Mores, people in the Depression era South.

My teacher, in her typical bizarre way of teaching, has assigned us a poorly disguised history assignment as English.

Thus, I need your help. I am having problems finding sources for what life was for individuals and families in the Depression. I have plenty of information on what was going on in the country, but very little on how a single person’s home life/actions (especially to blacks)/etc. was affected by the culture and problems of the time.

Ideas for books or sites on things like that would be muchly appreciated.

Do you live anywhere near a large public library? They might have issues of local newspapers on microfilm, with handy “human interest” stories from the time.

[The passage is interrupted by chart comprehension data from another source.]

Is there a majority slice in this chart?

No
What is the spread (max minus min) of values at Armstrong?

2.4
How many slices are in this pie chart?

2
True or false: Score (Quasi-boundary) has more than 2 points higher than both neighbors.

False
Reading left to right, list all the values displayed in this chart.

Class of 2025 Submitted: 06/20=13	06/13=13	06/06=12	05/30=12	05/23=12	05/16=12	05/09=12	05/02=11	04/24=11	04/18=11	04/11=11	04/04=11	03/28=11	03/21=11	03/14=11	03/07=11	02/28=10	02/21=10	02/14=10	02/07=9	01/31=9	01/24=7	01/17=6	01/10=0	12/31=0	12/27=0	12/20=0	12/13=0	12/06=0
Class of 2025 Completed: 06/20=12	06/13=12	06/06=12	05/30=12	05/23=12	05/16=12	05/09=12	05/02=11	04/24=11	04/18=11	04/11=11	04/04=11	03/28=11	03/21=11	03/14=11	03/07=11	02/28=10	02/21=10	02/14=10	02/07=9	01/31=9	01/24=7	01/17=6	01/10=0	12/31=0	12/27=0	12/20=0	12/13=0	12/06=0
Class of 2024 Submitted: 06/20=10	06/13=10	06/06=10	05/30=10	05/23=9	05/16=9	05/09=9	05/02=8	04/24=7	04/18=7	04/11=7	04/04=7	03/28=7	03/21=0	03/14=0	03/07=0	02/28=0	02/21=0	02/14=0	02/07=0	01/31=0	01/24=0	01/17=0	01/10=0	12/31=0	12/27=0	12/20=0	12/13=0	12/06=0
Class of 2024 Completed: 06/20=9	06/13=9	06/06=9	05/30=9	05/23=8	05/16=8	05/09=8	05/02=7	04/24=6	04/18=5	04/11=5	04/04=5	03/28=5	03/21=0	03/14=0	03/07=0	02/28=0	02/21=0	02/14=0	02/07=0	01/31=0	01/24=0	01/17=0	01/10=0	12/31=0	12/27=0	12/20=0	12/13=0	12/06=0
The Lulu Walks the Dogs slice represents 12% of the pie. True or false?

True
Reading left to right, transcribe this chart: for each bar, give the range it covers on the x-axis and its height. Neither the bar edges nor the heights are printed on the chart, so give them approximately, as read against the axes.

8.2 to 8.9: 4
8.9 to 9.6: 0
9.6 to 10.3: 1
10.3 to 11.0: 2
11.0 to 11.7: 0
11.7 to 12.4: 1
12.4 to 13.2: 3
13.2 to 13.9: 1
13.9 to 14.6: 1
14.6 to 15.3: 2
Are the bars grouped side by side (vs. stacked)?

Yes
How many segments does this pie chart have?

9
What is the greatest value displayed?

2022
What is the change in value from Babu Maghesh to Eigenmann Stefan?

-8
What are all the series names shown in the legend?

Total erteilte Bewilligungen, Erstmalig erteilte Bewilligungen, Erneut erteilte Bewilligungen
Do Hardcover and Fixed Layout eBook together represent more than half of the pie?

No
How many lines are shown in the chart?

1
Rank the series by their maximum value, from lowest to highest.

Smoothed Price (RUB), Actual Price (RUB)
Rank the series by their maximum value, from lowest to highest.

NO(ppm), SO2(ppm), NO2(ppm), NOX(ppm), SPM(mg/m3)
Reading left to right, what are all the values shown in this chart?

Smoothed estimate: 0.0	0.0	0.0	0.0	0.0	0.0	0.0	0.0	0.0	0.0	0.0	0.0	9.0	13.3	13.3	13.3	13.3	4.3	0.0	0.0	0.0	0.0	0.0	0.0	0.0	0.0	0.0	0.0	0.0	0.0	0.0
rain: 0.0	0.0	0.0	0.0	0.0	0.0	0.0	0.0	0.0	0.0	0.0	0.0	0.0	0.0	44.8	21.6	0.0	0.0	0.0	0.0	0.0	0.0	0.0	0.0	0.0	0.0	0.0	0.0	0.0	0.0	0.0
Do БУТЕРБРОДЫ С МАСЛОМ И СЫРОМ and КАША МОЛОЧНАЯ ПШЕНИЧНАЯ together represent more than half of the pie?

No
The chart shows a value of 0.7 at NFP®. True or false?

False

Hmm, that’s a good idea… I already found one source close to home, but I don’t know how much my grandpa will remember.

Try these to get started.

OLE MISS ROCKS.

Though his hyperbolic claims about the novel were not entirely true, As I Lay Dying is nevertheless a masterfully written successor to The Sound and the Fury. As with the earlier work, the novel focuses on a family and is told stream-of-conscious style by different narrators, but rather than an aristocratic family, the focus here is on lower-class farm laborers from southern Yoknapatawpha County, the Bundrens, whose matriarch, Addie, has died and had asked to be buried in Jefferson, “a day’s hard ride away” to the north. The journey to Jefferson is fraught with perils of fire and flood (from the rain-swollen Yoknapatawpha River) as well as the family members’ inner feelings of grief and loss.

Music / Blues

I think that this is your teacher’s thinly-veiled attempt to get you to talk to old folks :). If your grandpa doesn’t remember the Depression, you might want to interview some nursing-home or retirement-community residents about it, or other old folks that you know. I’m sure there’s someone out there with stories to tell you. Bring a tape recorder.

You have found that secondary sources of history (history books) don’t always give you a good picture of what was going on in individual lives of the common people in any given time. Primary sources of history, such as newspapers of the time, are better, but what you are looking for is often not written down even there.

I’d second the retirement home/nursing home suggestion. This has the added benefit of getting the old folks someone to talk to and some company, if only for a short time. They’ll love that you’re interested and you’ll be doing them a great favor at the same time.

A win/win situation.

Maybe your teacher is hoping you read Let Us Now Praise Famous Men.

See also the Bankhead-Jones Farm Tenancy Act, which tried to help tenant farmers become landholders.

That sounds like a really cool assignment. As a big proponent of oral history, I’ll echo the suggestion that you try and talk to folks who actually lived it. If that’s not an option, Studs Terkel wrote an absolutely wonderful book, Hard Times, for which he interviewed lots of ordinary people about their experiences and memories of the 1930s. Any public library should have a copy. It’s a great read.

To Kill a Mockingbird was set in the depression-era South. Some passages from it, and/or some biographical information on Harper Lee might be helpful.

Read The Grapes of Wrath. It is a lot more fact than fiction.

I wrote my law school thesis on share cropping and share tenanting systems in the American south, which certainly did cover that period. Lots of academic interest in individual experiences at that time. I’d suggest heading to the library and running searches on “sharecropping,” “sharecroppers,” “share tenants,” “agricultural labor,” and similar terms and see what comes up.

Also, check university libraries in your area, even if you’re a high school student. Many public universities have generous admission policies. Private colleges and universities may be less cooperative, but one magic phrase to use is “I need access to documents in the government depository.” You see, most large university libraries are depositories, meaning that they get reams and reams of paper from the U.S. government. My understanding is that the library must admit the public to use those documents. And once you’re in the door it’s usually a little tough for them to keep you from the rest of the library. This tactic worked for me at NYU in the mid-90s; if they asked further questions I responded that I was researching agricultural regulations. With eyes glazing over, they’d waive me upstairs.

A second for Let Us Now Praise Famous Men.

Try books on the dustbowl. I remember seeing a tv show that talked at length about the trials and tribulations of those sturdy folks who had to operate a dirt farm and sweep a ton of dirt out of the house every day and such. Depressing but very interesting.